__TO DO__
Arrange every line of the listing below as a Markdown table with the columns "No." and "Line," giving each row a number. Skip blank lines and leave the pictures out.

*** INPUT RECORDS Section Begins ***

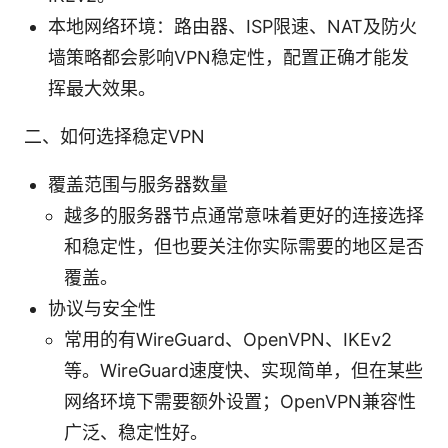
本地网络环境：路由器、ISP限速、NAT及防火
墙策略都会影响VPN稳定性，配置正确才能发
挥最大效果。
二、如何选择稳定VPN
覆盖范围与服务器数量
越多的服务器节点通常意味着更好的连接选择
和稳定性，但也要关注你实际需要的地区是否
覆盖。
协议与安全性
常用的有WireGuard、OpenVPN、IKEv2
等。WireGuard速度快、实现简单，但在某些
网络环境下需要额外设置；OpenVPN兼容性
广泛、稳定性好。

*** INPUT RECORDS Section Ends ***

__REPLY__
| No. | Line |
|---|---|
| 1 | 本地网络环境：路由器、ISP限速、NAT及防火 |
| 2 | 墙策略都会影响VPN稳定性，配置正确才能发 |
| 3 | 挥最大效果。 |
| 4 | 二、如何选择稳定VPN |
| 5 | 覆盖范围与服务器数量 |
| 6 | 越多的服务器节点通常意味着更好的连接选择 |
| 7 | 和稳定性，但也要关注你实际需要的地区是否 |
| 8 | 覆盖。 |
| 9 | 协议与安全性 |
| 10 | 常用的有WireGuard、OpenVPN、IKEv2 |
| 11 | 等。WireGuard速度快、实现简单，但在某些 |
| 12 | 网络环境下需要额外设置；OpenVPN兼容性 |
| 13 | 广泛、稳定性好。 |